福祉先進地、鷹巣町の出来事
2006年02月20日(月)長野県南相木村診療所長 色平哲郎
ふだん「政治」なんて遠い世界の話、と感じている人は少なくないでしょう。しかし、衣食住はじめ生活のすべてが、じつは政治の動きと密接に結びついています。
政治が遠く感じられるのは、何かが起こらなければ、その大切さに気づかないほど、わたしたちの感覚がマヒしているからでしょう。
秋田県に「鷹巣(たかのす)町」という小さな、けれども福祉の最先端をゆく町がありました。日本で初めて「個室&ユニット型」の老健施設を建てた町です。以下、浅川澄一・日本経済新聞編集委員の記述から引用します。
『始まりは、1991年に岩川徹町長が誕生したときである。新町長は就任直後に、町民の声を聞いて回る。「住民からは老後の不安が最も多かった」。翌年、すぐにデンマークを視察し、同国に倣って24時間の訪問介護を取り入れる。これが、まず本邦初であった。
デンマークへの視察は、町の職員ばかりか町民も加わる。施設や在宅介護の実情をじかに見たり、体験を重ねた。これが、ワーキンググループという町独自の住 民参加運動につながる。50人以上の住民が、様々な高齢者ケアについて、提言し、時には実行者になるのがワーキンググループだ。(中略)
ハードばかりではなく、介護の現場のソフトも利用者の立場に立った柔軟な仕組みを導入した。看護師も作業療法士もヘルパーと同様におむつ交換に入る。入居 者の要望にあわせて職員が動く。起床から食事時間など利用者に合わせる。職員の動きやすいような取り決めではない。施設運営では珍しいことだった。職員数 も、国基準の3対1から、できるだけ1対1に近づけようと、2対1は切っていた』
これほど進んだケアを行っていた町が、03年に行われた「町長選挙」をきっかけに一変します。岩川町長は選挙で敗れ、「病院長」が新しい町長となりました。病院を経営している人だから、さぞかし医療や福祉に対して進んだ考えをもっているだろう、と思いきや、とんでもない。
「福祉で全国一にならなくてもいい。身の丈にあった福祉で十分」とこれまでの町の方針を頭から否定するのです。そして、元気な老人のためのミニデイサービ スの予算が削られて廃止されます。町のなかにあったグループホームも閉鎖。町は広域合併で「北秋田市」となるのですが、全国に先がけて「虐待防止」を宣言 した「安心条例」も、05年9月の議会で廃止されてしまいます。
「条例があると、介護者の負担になる」というのが、その理由。国会では「高齢者虐待防止法」が成立し、国をあげてお年寄りへの虐待をやめましょうと呼びかけるようになっていただけに時代に「逆行」する決定といえるでしょう。

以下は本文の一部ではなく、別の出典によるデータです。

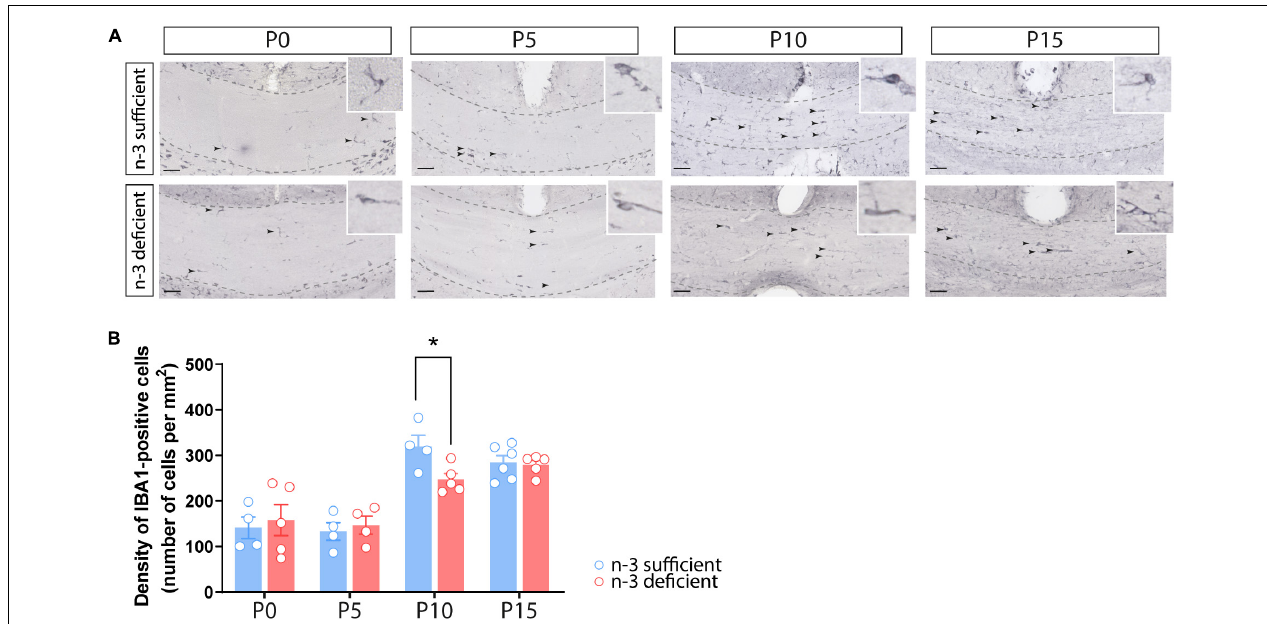
FIGURE 1 | Dietary n-3 PUFA deficiency decreases microglial density in the developing corpus callosum . (A) Representative images of Iba1-positive cells (arrow) at different post-natal ages (P0, P5, P10, and P15) in the corpus callosum of n-3 sufficient and n-3 deficient mice (scale bar = 50 µ m; dotted lines delineate the corpus callosum ). (B) Result of the quantification of Iba1-positive cell density, at different post-natal ages (P0, P5, P10, and P15) in the corpus callosum of n-3 sufficient and n-3 deficient mice. All data are presented as mean ± SEM. Blue bars/circles = n-3 sufficient mice, red bars/circles = n-3 deficient mice. n = 4–6 animals/group. * p <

さらには福祉の町・鷹巣のシンボルだった「ケアタウンたかのす」が、町からの予算を削られて、現場のリーダーだった有能な人材が次々と退職へ追い込まれました。
あっというまに鷹巣町は、十数年の歳月をかけて築いてきた福祉、ケアの財産が消えてしまいました。建物でも、ケアのしくみでも、築きあげるには長い時間 と、大勢の努力が必要です。かんたんにはいきません。でも、壊すのは一瞬でできてしまいます。いったん壊せば、再生するのは至難の業です。

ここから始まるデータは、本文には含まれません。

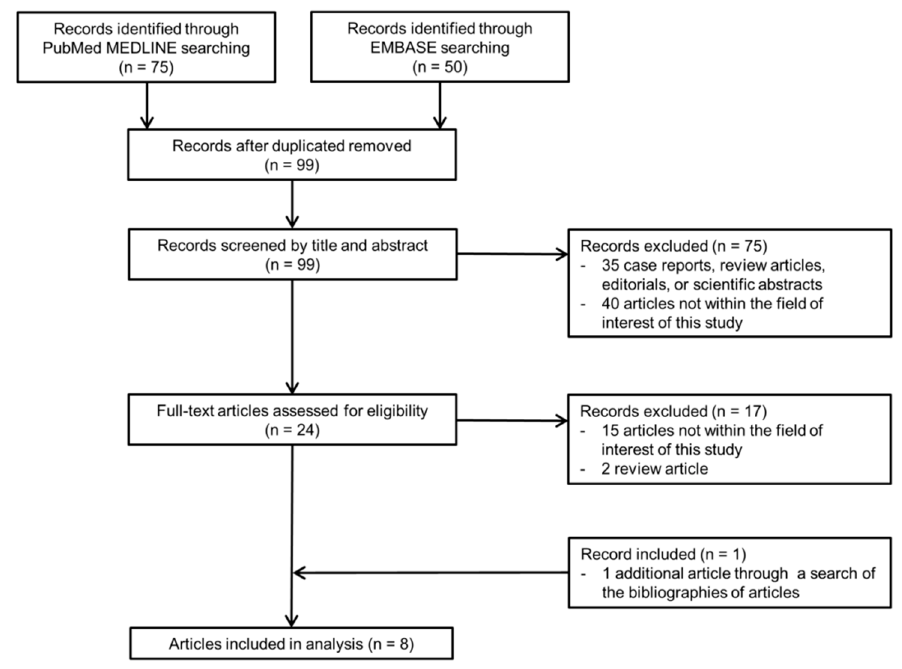
Figure 1. Flow diagram of the article selection process.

政治の世界は、ある意味で壊したり、つくったりのくり返しで成り立っています。重要なのは「誰のために、何を目的として」それを行うか、です。
鷹巣町の岩川前町長は、最初に町の人々の意見を聞いて回っています。一般の町民が何を求めているか、真剣にさぐっています。「町民のために」という気持ち がはっきりしていました。聞き取りを行った結果、「老後が不安」という切実なニーズに行き当たります。ならば、その声にこたえようとして全国有数の「オン リーワン」といえるケアの町をつくったのです。
かたや、病院長の新町長は「身の丈」つまり、町の財政に応じた福祉でいいと断言しました。この発言そのものは、さほど問題はないように聞こえますが、安心 条例を廃止するに当たって「介護者の負担になる」とホンネが出ました。介護をする人たちは、強い援軍と感じるかもしれませんが、「介護者の負担を減らすこ と」が介護の目的なのでしょうか。誰のために介護は行われるのでしょう。介護現場はケアをする側の都合で左右できるものではありません。介護をしている人 も、いずれ歳をとれば介護を受ける側に回ります。

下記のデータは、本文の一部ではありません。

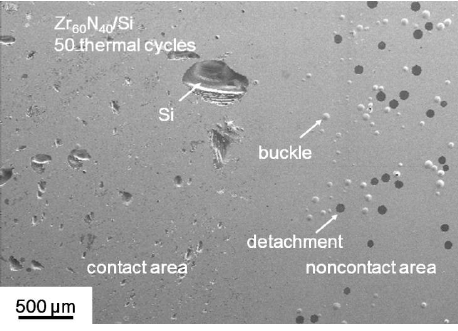
Figure 10. Surface morphology of the Zr 60 N 40 (0.4,R5)/Si assembly after 50 thermal cycles.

介護を受ける高齢者の満足度が少しでも高まらない限り、ケアを行う側の過酷な労働条件も向上しないのです。
とかく病院の経営者は、医療を行うのは医者の仕事。素人の患者はつべこべ言わずについてきなさい、といった態度をとりたがります。しかし、そのような傲慢 な態度に国民的な反発が高まり、医療紛争が次々と起きるようになりました。患者さん、あるいは介護を求める高齢者と、同じ目線に立たなければ「明日」は見 えてきません。
鷹巣町の出来事は、いつ、日本ぜんたいの運命に重ならないとも限りません。
いま、「医療制度改革」や「診療報酬改定」など、医療の根本的なしくみの変化にまつわる記事が新聞紙面をにぎわしています。高齢者への医療費負担が増える 一方で、小児科や産婦人科など医師のなり手が少なくて困っている分野には少し手がさしのべられてきたようです。ひとつひとつの細かい決めごとを一度で理解 しようとするのは難しいことです。医療の専門家でも完璧に理解できている人は少ないでしょう。
ただ、難しい制度の話も「誰のために、何を目的に?」というソボクな疑問を持ち続けながら読めば、案外、新しい発見があるのではないでしょうか。